### Exercise prompt:
Please restate the entries below word for word, leaving out any pictures.

### Dataset extract:

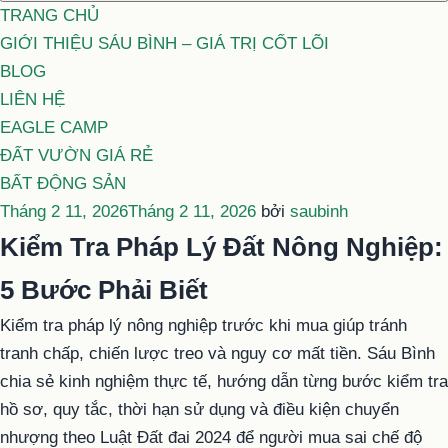
TRANG CHỦ
GIỚI THIỆU SÁU BÌNH – GIÁ TRỊ CỐT LÕI
BLOG
LIÊN HỆ
EAGLE CAMP
ĐẤT VƯỜN GIÁ RẺ
BẤT ĐỘNG SẢN
Đăng
Tháng 2 11, 2026
Tháng 2 11, 2026
bởi
saubinh
trong
Kiểm Tra Pháp Lý Đất Nông Nghiệp:
5 Bước Phải Biết
Kiểm tra pháp lý nông nghiệp trước khi mua giúp tránh
tranh chấp, chiến lược treo và nguy cơ mất tiền. Sáu Bình
chia sẻ kinh nghiệm thực tế, hướng dẫn từng bước kiểm tra
hồ sơ, quy tắc, thời hạn sử dụng và điều kiện chuyển
nhượng theo Luật Đất đai 2024 để người mua sai chế độ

### The completed task:
TRANG CHỦ
GIỚI THIỆU SÁU BÌNH – GIÁ TRỊ CỐT LÕI
BLOG
LIÊN HỆ
EAGLE CAMP
ĐẤT VƯỜN GIÁ RẺ
BẤT ĐỘNG SẢN
Đăng
Tháng 2 11, 2026
Tháng 2 11, 2026
bởi
saubinh
trong
Kiểm Tra Pháp Lý Đất Nông Nghiệp:
5 Bước Phải Biết
Kiểm tra pháp lý nông nghiệp trước khi mua giúp tránh
tranh chấp, chiến lược treo và nguy cơ mất tiền. Sáu Bình
chia sẻ kinh nghiệm thực tế, hướng dẫn từng bước kiểm tra
hồ sơ, quy tắc, thời hạn sử dụng và điều kiện chuyển
nhượng theo Luật Đất đai 2024 để người mua sai chế độ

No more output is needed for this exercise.